> **Selected extract**:
####
Are Spanish Tapas Worthy of UNESCO Status? Here's What You Need To Know!

Spain has many cultural traditions – flamenco and siesta being among the most well-known. Then of course, there are tapas. Delicious, perfectly sized and representative of a true Spanish experience, these plates are so important to the Spanish that they are asking UNESCO to put them on the Intangible Cultural Heritage List, alongside Brazilian capoeira circles and Korean kimchi.

What would make something that sounds as simple as a bite sized dish UNESCO worthy? While I don’t pretend to be an expert, there are plenty of aspects of tapas that make them culturally unique in their own right.


A Range of Artistic Flavors

The most common tapas include the tortilla Española, patatas bravas, and croquetas. But the further you dive into the tapas culture, the more variety and the more flavorfully complicated tapas you will find.

Aside from the common tapas that you can find almost anywhere in Spain, each region, and you could even say each bar, has their own tapa character. Tapas is a form of culinary art, with the fiercest competition showcasing their masterpieces in regional concursos de tapas (tapas competitions). It is a point of honor if your bar wins the competition, and the signs immediately go in the windows for all to see.

From something as simple as a curry chicken mini-burger, to something as complex as smoked salmon with quail eggs, tapas are any foodies dream of a culinary adventure.
####
> **Brief A**: Copy the entries word for word, starting at the first line of the entries and ending at the line that contains "Content Delivery Network".
####
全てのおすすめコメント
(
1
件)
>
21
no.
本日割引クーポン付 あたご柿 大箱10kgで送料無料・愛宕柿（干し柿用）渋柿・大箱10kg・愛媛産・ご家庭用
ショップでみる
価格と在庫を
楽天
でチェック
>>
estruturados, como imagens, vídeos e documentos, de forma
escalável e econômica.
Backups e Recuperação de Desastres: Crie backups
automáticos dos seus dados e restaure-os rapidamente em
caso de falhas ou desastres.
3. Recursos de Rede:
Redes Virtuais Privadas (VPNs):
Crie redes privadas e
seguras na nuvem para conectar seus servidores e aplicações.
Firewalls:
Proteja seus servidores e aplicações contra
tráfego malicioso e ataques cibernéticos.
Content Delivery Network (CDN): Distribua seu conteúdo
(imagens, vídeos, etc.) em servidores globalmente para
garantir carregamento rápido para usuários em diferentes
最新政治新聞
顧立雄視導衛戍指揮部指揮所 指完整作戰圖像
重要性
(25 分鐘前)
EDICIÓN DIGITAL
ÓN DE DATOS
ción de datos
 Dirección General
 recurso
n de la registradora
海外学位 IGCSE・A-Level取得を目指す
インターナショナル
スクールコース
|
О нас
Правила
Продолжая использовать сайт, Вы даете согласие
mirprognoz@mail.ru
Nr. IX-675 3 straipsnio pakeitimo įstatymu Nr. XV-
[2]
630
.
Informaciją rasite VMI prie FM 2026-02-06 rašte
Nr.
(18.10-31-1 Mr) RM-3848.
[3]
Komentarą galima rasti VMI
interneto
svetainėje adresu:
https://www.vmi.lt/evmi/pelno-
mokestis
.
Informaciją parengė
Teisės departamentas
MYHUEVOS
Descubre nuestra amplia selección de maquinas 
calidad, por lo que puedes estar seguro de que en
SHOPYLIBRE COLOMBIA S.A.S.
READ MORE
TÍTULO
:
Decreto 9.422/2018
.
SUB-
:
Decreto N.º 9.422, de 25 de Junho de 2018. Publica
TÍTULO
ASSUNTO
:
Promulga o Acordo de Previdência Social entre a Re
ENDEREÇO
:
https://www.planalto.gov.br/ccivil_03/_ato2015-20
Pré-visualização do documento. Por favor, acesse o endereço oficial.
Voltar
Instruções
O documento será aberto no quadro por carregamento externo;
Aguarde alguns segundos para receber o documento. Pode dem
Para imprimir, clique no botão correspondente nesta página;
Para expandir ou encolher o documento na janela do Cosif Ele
####
> **Brief B**: Rewrite the part of the tapas article starting at "Are Spanish Tapas" and ending at "you will find.", putting "bullfighting" wherever "flamenco" appears.

> **Task output A**:
全てのおすすめコメント
(
1
件)
>
21
no.
本日割引クーポン付 あたご柿 大箱10kgで送料無料・愛宕柿（干し柿用）渋柿・大箱10kg・愛媛産・ご家庭用
ショップでみる
価格と在庫を
楽天
でチェック
>>
estruturados, como imagens, vídeos e documentos, de forma
escalável e econômica.
Backups e Recuperação de Desastres: Crie backups
automáticos dos seus dados e restaure-os rapidamente em
caso de falhas ou desastres.
3. Recursos de Rede:
Redes Virtuais Privadas (VPNs):
Crie redes privadas e
seguras na nuvem para conectar seus servidores e aplicações.
Firewalls:
Proteja seus servidores e aplicações contra
tráfego malicioso e ataques cibernéticos.
Content Delivery Network (CDN): Distribua seu conteúdo

> **Task output B**:
Are Spanish Tapas Worthy of UNESCO Status? Here's What You Need To Know!

Spain has many cultural traditions – bullfighting and siesta being among the most well-known. Then of course, there are tapas. Delicious, perfectly sized and representative of a true Spanish experience, these plates are so important to the Spanish that they are asking UNESCO to put them on the Intangible Cultural Heritage List, alongside Brazilian capoeira circles and Korean kimchi.

What would make something that sounds as simple as a bite sized dish UNESCO worthy? While I don’t pretend to be an expert, there are plenty of aspects of tapas that make them culturally unique in their own right.


A Range of Artistic Flavors

The most common tapas include the tortilla Española, patatas bravas, and croquetas. But the further you dive into the tapas culture, the more variety and the more flavorfully complicated tapas you will find.